Manipulationen
SCHUL-VOLKSBEGEHREN IN NIEDERSACHSEN
Turbo-Abitur wird Wahlkampfthema
Das Volksbegehren zur Abschaffung des Abiturs nach acht Jahren hat bisher nur ein Drittel der nötigen Unterschriften zusammen. Die Initiatoren sprechen dennoch von Erfolg …
HAMBURG taz | Nur noch drei Tage, dann ist am 2. Mai die vom Land gesetzte Frist für das Volksbegehren für gute Schulen vorbei. Wir werden die erhofften 608.000 Unterschriften bis dahin wohl nicht mehr schaffen, sagt Initiativensprecherin Andrea Hesse. Bei der jüngsten Sichtung im März habe man rund 220.000 Stimmen zusammen gehabt. Zu wenig, um die Hürde der Niedersächsischen Volksgesetzgebung zu überwinden. ….
[Wenn ich die Mitteilung des Schleswig-Holsteinischen Elternvereins richtig verstanden habe, ist das vorrangige Ziel der Initiative „Volksbegehren für gute Schulen“ das längere gemeinsame Lernen, hier gar nicht erwähnt, und die Abschaffung von G8 dafür nur das Zugpferd.]
Volksbegehren: In Niedersachsen gab es bisher sieben Volksbegehren, unter anderem gegen die Rechtschreibreform. Mit 639.219 gültigen Unterschriften war nur das Kita-Volksbegehren von 2001 erfolgreich.
[Auch das Volksbegehren gegen die Rechtschreibreform wäre erfolgreich gewesen, hätten nicht die damalige Schröder-SPD-Regierung und der regierungsgefällige Wahlleiter Hunderttausende gültiger Unterschriften für ungültig erklärt, weil sie im falschen Wahlkreis abgegeben waren oder das Formular in einer Ecke die Buchstaben V.i.S.d.P trug, weil es wegen Formularmangels aus der Zeitung kopiert war. Zudem wurde willkürlich der Samstag zum Feiertag erklärt, so daß die fristgerechte Abgabe wichtiger Unterschriften „am Werktag“ nicht anerkannt wurde. (In anderer Sache wurde Jahre später verwaltungsgerichtlich der Samstag als Werktag ausdrücklich bestätigt.)
Aber wenn man gefällig sein will, dann kann man das Recht auch in die andere Richtung dehnen:]

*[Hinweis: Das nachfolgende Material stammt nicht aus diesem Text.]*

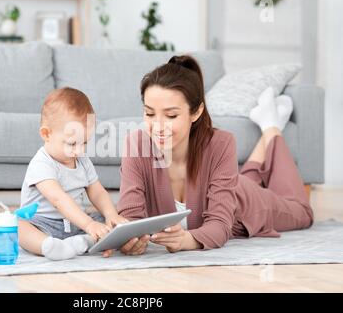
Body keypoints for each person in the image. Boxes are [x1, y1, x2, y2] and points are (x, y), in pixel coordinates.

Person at [103, 55, 313, 257]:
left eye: (171, 115)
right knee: (242, 179)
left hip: (244, 203)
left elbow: (220, 225)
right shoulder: (136, 144)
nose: (157, 126)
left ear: (196, 112)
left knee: (302, 213)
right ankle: (268, 128)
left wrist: (185, 240)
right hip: (229, 183)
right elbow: (130, 216)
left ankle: (271, 127)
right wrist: (130, 241)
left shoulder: (221, 143)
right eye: (149, 113)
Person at [19, 87, 127, 261]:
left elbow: (97, 191)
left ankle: (89, 240)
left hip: (76, 224)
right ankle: (48, 246)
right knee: (19, 227)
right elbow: (58, 199)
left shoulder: (82, 159)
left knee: (114, 221)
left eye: (84, 142)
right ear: (46, 134)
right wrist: (88, 224)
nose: (79, 150)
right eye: (72, 144)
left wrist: (110, 215)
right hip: (43, 224)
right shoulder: (41, 163)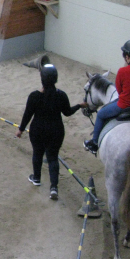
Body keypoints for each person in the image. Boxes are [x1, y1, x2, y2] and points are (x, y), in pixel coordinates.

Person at [16, 64, 87, 200]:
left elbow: (27, 115)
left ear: (42, 79)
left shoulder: (34, 96)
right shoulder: (61, 95)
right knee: (53, 158)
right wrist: (79, 105)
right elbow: (67, 112)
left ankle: (36, 178)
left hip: (37, 131)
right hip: (56, 131)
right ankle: (54, 188)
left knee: (37, 153)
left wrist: (20, 129)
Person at [84, 39, 130, 154]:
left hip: (124, 106)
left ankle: (94, 143)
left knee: (101, 114)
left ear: (128, 57)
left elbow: (119, 90)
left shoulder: (122, 71)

Etwas Hoffnung gibt es für die Initiative, die von Elternräten aus ganz Niedersachsen unterstützt wird: Noch ist eine Klage beim Niedersächsischen Staatsgerichtshof offen. Zwar gibt es laut Anwalt Klaus Rosenzweig noch keinen Termin, aber je nachdem, wie das Gericht entscheidet, könnte die Abgabefrist um bis zu sechs Monate ab Urteilsverkündung verlängert werden.
Der Landeswahlleiter hat deshalb schon mal vorsorglich die Kreiswahlämter angewiesen, auch nach dem 2. Mai noch Unterschriften anzunehmen.
Dennoch scheint das Quorum kaum überwindbar. Für uns sind auch die 200.000 Unterschriften ein großer Erfolg, sagt Hesse. Man habe mit vielen Menschen Gespräche über Bildung geführt und die politische Diskussion beeinflusst….
Doch auch Korter und Reichwaldt nennen die bisherigen 220.000 Unterschriften einen Erfolg. Dies sei nach der Abstimmung über ein Kita-Gesetz im Jahr 2001 die zweithöchste Stimmzahl für ein Volksbegehren, sagt Reichwaldt: Will man wirklich direkte Demokratie, muss man diese Hürde senken.